Fragmento -
--------------------

Aniversarios

 

Hace tres años el cielo de Madrid estaba así. Yo tenía fiebre, como estos días, y el chico que me gustaba en aquel momento se empeñó en ir a buscarme al trabajo para hacerme la tarde más fácil.

Aquel día yo llevaba un jersey de cebra. El jersey más feo que he tenido jamás. Y, debajo de ese jersey, llevaba una camiseta con un gato con tachuelas y brillantes. Tenía cara de gripe (los eneros siempre los he llevado regular a nivel inmunológico) y de nada sirvieron mis intentos por arreglarme (no había quien arreglara aquello). Tampoco sirvieron de nada mis excusas para que no viniera a buscarme. Acepté su propuesta a sabiendas de que, después de esa tarde, no querría saber nada más de mí.

--------------------

Filas guardadas -
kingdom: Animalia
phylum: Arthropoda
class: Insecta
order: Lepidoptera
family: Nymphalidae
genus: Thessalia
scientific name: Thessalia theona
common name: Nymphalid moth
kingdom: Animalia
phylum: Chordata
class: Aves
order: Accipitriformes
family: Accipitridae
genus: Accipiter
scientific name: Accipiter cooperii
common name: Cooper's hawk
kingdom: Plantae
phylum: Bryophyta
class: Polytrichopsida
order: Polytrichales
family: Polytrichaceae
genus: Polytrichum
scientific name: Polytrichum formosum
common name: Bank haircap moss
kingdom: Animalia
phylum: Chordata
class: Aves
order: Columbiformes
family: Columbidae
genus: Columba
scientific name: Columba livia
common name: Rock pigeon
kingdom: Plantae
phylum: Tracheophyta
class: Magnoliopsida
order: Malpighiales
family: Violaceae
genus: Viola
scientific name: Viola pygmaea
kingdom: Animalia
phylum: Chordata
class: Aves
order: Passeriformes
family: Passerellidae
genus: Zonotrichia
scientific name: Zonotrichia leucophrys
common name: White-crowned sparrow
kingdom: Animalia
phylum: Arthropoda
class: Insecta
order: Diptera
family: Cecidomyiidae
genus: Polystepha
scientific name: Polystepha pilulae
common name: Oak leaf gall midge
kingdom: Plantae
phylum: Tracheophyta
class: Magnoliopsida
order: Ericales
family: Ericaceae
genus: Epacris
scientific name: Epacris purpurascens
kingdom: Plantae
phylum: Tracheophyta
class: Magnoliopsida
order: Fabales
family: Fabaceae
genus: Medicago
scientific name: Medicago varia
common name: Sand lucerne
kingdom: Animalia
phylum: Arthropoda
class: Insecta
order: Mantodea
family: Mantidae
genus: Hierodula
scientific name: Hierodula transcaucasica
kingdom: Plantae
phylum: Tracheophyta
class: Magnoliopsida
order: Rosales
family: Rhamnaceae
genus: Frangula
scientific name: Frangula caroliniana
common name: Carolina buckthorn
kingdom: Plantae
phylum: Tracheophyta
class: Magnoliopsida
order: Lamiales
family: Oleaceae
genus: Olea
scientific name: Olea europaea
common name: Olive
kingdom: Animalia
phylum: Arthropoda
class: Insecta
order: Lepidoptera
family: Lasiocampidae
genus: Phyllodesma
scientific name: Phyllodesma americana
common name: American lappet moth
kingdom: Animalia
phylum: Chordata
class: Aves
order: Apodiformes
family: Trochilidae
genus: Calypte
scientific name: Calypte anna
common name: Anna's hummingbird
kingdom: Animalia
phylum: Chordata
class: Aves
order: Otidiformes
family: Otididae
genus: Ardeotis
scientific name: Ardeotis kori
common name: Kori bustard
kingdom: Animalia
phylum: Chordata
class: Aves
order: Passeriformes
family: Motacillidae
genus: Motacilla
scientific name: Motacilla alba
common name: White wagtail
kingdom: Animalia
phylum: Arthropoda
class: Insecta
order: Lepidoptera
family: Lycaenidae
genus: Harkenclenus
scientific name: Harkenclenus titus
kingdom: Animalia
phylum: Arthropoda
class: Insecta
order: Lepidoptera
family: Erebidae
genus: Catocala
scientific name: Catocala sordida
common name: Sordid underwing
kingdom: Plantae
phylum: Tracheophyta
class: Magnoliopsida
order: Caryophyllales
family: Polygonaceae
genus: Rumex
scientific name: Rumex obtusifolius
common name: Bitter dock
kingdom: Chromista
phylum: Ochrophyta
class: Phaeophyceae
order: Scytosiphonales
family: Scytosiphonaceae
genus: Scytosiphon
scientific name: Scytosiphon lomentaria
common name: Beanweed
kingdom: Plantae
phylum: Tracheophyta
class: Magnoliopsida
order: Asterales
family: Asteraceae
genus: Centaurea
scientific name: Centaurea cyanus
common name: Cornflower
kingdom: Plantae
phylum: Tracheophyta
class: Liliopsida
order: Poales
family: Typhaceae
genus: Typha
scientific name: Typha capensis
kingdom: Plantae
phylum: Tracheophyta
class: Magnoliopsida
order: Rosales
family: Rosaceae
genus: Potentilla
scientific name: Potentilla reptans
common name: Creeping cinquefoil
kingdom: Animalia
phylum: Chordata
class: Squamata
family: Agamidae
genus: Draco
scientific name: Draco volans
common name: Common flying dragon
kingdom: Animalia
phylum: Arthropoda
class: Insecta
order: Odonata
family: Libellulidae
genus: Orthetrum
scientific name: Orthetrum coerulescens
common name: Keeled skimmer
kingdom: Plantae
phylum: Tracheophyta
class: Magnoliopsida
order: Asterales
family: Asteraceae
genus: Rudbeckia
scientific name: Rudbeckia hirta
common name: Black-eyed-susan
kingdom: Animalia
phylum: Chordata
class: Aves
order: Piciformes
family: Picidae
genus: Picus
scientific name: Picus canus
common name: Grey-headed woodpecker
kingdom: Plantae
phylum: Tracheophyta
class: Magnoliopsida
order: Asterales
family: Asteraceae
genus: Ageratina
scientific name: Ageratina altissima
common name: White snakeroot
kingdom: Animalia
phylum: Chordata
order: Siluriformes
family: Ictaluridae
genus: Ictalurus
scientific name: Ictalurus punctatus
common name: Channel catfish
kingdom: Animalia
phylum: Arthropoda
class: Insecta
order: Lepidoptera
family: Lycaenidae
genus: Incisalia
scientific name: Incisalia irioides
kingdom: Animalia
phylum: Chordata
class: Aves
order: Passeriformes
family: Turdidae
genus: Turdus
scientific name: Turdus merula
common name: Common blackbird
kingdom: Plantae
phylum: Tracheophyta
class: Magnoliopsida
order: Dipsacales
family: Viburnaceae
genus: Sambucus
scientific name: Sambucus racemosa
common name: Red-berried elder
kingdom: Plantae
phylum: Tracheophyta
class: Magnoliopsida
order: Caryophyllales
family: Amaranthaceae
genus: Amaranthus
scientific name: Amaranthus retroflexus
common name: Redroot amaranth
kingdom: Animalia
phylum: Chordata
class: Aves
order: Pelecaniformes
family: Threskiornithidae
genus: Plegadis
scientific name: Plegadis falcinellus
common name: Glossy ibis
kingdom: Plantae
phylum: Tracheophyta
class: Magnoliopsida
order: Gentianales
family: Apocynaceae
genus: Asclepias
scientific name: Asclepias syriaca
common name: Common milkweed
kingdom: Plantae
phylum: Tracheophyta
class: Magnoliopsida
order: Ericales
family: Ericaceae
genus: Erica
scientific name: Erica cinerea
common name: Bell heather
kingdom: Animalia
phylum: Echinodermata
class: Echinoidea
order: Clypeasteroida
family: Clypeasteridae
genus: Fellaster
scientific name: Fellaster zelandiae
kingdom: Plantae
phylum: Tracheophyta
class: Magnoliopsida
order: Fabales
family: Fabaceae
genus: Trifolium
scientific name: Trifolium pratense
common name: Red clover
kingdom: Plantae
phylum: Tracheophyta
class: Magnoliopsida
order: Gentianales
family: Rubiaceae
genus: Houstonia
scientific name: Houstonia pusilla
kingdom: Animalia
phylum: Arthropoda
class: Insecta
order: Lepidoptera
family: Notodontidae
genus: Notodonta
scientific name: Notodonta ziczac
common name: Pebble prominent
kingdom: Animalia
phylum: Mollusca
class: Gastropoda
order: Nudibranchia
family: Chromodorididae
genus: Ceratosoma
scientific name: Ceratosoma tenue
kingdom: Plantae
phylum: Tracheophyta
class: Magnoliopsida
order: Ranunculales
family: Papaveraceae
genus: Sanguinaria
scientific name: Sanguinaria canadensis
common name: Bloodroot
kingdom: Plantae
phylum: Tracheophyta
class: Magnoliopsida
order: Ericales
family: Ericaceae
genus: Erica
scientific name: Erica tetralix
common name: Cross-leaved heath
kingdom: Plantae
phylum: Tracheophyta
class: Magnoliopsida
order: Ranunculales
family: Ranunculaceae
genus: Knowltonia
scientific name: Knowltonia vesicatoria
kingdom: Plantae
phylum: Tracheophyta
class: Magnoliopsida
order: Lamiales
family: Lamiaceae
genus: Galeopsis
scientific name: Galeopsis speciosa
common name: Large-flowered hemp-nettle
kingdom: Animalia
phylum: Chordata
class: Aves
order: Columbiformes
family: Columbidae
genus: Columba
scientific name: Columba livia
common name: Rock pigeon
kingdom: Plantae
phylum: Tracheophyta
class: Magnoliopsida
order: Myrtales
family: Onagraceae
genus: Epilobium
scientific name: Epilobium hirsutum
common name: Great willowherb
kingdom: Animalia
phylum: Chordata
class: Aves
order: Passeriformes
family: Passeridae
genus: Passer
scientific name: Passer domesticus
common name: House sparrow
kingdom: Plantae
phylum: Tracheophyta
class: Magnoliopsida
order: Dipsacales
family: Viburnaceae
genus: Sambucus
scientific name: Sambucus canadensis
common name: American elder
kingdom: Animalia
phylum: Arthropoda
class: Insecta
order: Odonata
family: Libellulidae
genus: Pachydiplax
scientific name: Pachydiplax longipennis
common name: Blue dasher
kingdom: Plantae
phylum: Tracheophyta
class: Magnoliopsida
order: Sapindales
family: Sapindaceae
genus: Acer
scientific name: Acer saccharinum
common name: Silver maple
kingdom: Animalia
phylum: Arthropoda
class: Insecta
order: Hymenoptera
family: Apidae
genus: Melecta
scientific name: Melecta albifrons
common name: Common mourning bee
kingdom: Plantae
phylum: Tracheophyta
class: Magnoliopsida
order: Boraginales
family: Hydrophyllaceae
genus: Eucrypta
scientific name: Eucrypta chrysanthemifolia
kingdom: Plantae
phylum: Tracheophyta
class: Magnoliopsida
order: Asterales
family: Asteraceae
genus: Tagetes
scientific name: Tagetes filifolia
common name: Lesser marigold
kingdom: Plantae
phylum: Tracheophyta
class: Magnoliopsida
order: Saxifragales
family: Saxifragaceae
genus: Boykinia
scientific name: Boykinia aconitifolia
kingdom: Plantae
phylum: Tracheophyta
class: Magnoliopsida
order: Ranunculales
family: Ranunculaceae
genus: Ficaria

--------------------

Qué se pide -
#1 Resume el fragmento sobre la tarde de fiebre en Madrid en dos oraciones.
#2 Continúa, por favor, el fragmento sobre la tarde de fiebre en Madrid a partir de su última oración.

Tareas resueltas -
#1 Hace tres años, con fiebre y bajo un cielo de Madrid como el de estos días, quien escribe dejó que el chico que le gustaba insistiera en ir a buscarle al trabajo para hacerle la tarde más fácil. Ese día llevaba el jersey de cebra más feo que ha tenido y tenía cara de gripe, y aunque de nada sirvieron sus intentos por arreglarse ni sus excusas, aceptó sabiendo que después de esa tarde él no querría saber nada más.

#2
Del trabajo me llevó a la otra punta de Madrid, a mi sesión semanal para vencer los miedos de los chicos malos. Tras eso, me llevó a otra de las puntas a la presentación de un libro de Semiótica a la que me había comprometido a ir. Y, tras eso, me tomé un paracetamol y nos fuimos casi una punta más allá porque quería invitarle a unos mojitos para agradecerle que hubiera hecho las veces de mi chófer particular durante toda la tarde.

Nos tomamos dos mojitos y yo, entre el alcohol y el paracetamol, me puse como Las Grecas. Me partía de risa. Al final invitó él, también a cenar, y sobrellevó con estoicismo que me quedara solo con mi camiseta fea del gato cuando me subieron el alcohol y la fiebre a partes iguales. Podría haber salido corriendo, porque aquella camiseta era realmente horrible, pero me quedaba tan bien, dijo en su momento, que se quedó.

De allí me llevó a otra punta más de Madrid, a la puerta de mi casa. Y yo me despedí con un beso que iba dirigido en un principio a la mejilla, pero que no sé cómo, se desvió. No pude controlarlo. Mil justificaciones puse. Todavía me toma el pelo por aquello.

Hoy hace tres años de aquel día. Yo sigo con fiebre. Él sigue gustándome, cuidándome y haciéndome la vida más fácil. El cielo de Madrid sigue despejado con algunas nubes. Los miedos de los chicos malos han desaparecido. Sigo partiéndome de risa con él. Ya no busco excusas para darle un beso.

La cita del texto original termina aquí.